L’objectif ambitieux de la NASA de ramener les humains sur la surface lunaire d’ici 2028 se heurte à un obstacle de taille. Un nouveau rapport du Bureau de l’inspecteur général (OIG) de l’agence prévient que des retards dans le développement de combinaisons spatiales de nouvelle génération pourraient faire dérailler la mission Artemis IV et laisser les astronautes sans équipement essentiel pour l’exploration lunaire.
Le besoin de modernisation
L’urgence de nouveaux équipements découle d’un déficit technologique critique. Les combinaisons d’activités extravéhiculaires (EVA) actuelles de la NASA, utilisées pour les sorties dans l’espace à bord de la Station spatiale internationale (ISS), sont une technologie vieillissante basée sur des conceptions d’il y a plus de 50 ans. They have not seen major upgrades in two decades, and the Apollo-era suits used during the 1960s and 70s are entirely obsolete for modern missions.
Pour résoudre ce problème, la NASA a conclu des contrats à enjeux élevés d’une valeur pouvant atteindre 3,1 milliards de dollars pour développer de nouvelles combinaisons pour les environnements en microgravité (ISS) et lunaires. Cependant, la stratégie de sous-traitance du développement au secteur privé a rencontré des frictions majeures :
- Changements contractuels : À l’origine, la NASA s’était associée à Axiom Space et Collins Aerospace. Cependant, Collins Aerospace s’est retiré en 2024 après n’avoir pas respecté les délais stricts de la NASA.
- Le fournisseur unique : Axiom Space est désormais la seule entreprise à répondre à ces exigences critiques.
- Délais irréalistes : Le rapport du BIG qualifie les calendriers précédents de la NASA, qui visaient des démonstrations de combinaisons lunaires en 2025 et des tests de l’ISS en 2026, de “trop optimistes et finalement irréalisables”.
Risques stratégiques et concurrence du secteur privé
Le rapport du BIG met en évidence un changement fondamental dans la manière dont la NASA gère le matériel essentiel à sa mission. Au lieu de développer ces combinaisons en interne, la NASA a choisi de les louer auprès d’entrepreneurs privés. Cette décision a été motivée par le fait qu’il existe très peu de marché commercial pour les combinaisons spatiales spécialisées, ce qui fait du développement interne une entreprise financière massive.
Cependant, cette dépendance à l’égard d’un nombre limité d’entrepreneurs crée un goulot d’étranglement. Pendant qu’Axiom Space s’efforce de respecter les délais, d’autres acteurs émergent :
– SpaceX a développé sa propre combinaison en microgravité, qui a été testée lors de la mission privée Polaris Dawn en 2024.
– SpaceX a indiqué que ses conceptions pourraient potentiellement être adaptées pour une utilisation lunaire, présentant une alternative potentielle si le calendrier d’Axiom continue de glisser.
Le problème du « goulot d’étranglement »
Le retard dans le développement des combinaisons crée un effet domino pour l’ensemble du programme Artemis. Si Axiom Space ne parvient pas à rattraper son retard, le rapport prévient que les nouvelles combinaisons pourraient ne pas être prêtes avant 2031, manquant ainsi la fenêtre d’alunissage de 2028 et la fenêtre de retrait de l’ISS de 2030.
Les experts suggèrent que la combinaison spatiale est souvent la « dernière pièce du puzzle » des vols spatiaux habités, et que son développement est particulièrement difficile car elle doit s’intégrer parfaitement à d’autres systèmes non finalisés.

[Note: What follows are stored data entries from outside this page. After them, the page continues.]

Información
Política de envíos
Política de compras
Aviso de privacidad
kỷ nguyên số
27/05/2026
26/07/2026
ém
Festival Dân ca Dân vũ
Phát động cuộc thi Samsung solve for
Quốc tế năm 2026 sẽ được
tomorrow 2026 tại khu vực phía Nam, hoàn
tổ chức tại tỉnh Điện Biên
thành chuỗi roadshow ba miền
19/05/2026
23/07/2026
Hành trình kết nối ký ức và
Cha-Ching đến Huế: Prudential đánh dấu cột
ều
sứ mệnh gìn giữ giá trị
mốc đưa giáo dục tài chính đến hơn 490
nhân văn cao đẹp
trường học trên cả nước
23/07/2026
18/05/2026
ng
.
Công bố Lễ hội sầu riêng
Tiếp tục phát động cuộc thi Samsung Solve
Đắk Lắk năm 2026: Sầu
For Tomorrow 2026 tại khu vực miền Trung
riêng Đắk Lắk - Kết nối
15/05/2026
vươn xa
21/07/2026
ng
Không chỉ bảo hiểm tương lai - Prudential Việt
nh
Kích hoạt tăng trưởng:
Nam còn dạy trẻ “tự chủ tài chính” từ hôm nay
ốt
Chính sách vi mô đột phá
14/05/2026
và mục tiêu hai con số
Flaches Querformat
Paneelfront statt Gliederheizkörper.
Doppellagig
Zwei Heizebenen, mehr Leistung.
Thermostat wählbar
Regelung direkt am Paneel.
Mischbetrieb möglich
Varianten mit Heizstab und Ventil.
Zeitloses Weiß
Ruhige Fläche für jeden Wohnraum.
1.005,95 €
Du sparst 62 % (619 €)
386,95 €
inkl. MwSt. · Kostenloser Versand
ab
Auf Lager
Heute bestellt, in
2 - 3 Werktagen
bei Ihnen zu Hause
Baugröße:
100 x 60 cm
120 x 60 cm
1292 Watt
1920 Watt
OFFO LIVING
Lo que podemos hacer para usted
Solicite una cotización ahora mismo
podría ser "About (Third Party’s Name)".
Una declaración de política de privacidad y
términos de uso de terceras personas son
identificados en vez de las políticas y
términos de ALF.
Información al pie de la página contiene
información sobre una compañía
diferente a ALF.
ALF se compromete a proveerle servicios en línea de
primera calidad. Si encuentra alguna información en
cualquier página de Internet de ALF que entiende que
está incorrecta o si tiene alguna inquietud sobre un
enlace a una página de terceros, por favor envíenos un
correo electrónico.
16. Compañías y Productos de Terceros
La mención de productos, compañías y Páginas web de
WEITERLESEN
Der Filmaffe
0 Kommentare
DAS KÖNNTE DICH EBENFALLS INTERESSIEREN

“Ce rapport me fait me demander quel sera le goulot d’étranglement critique à un atterrissage lunaire avec équipage en 2028 : le système d’atterrissage ou la combinaison EVA”, déclare l’historien de l’espace Jordan Bimm.
Le défi est double :
1. Intégration : La conception finale de l’atterrisseur lunaire Artemis est encore en cours de détermination, ce qui rend difficile la conception d’une combinaison qui s’adapte et fonctionne parfaitement avec l’engin.
2. Viabilité de la mission : Sans une combinaison EVA fonctionnelle, un atterrissage sur la Lune perd une grande partie de sa valeur scientifique et exploratoire, car les astronautes ne pourraient pas monter à la surface.
Conclusion
La NASA est prise dans une course complexe pour moderniser son matériel tout en gérant une chaîne d’approvisionnement fragmentée d’entrepreneurs privés. Pour garantir le succès des missions Artemis, l’agence doit trouver un moyen de synchroniser le développement des combinaisons avec l’évolution de la conception des atterrisseurs lunaires et les délais changeants de ses partenaires commerciaux.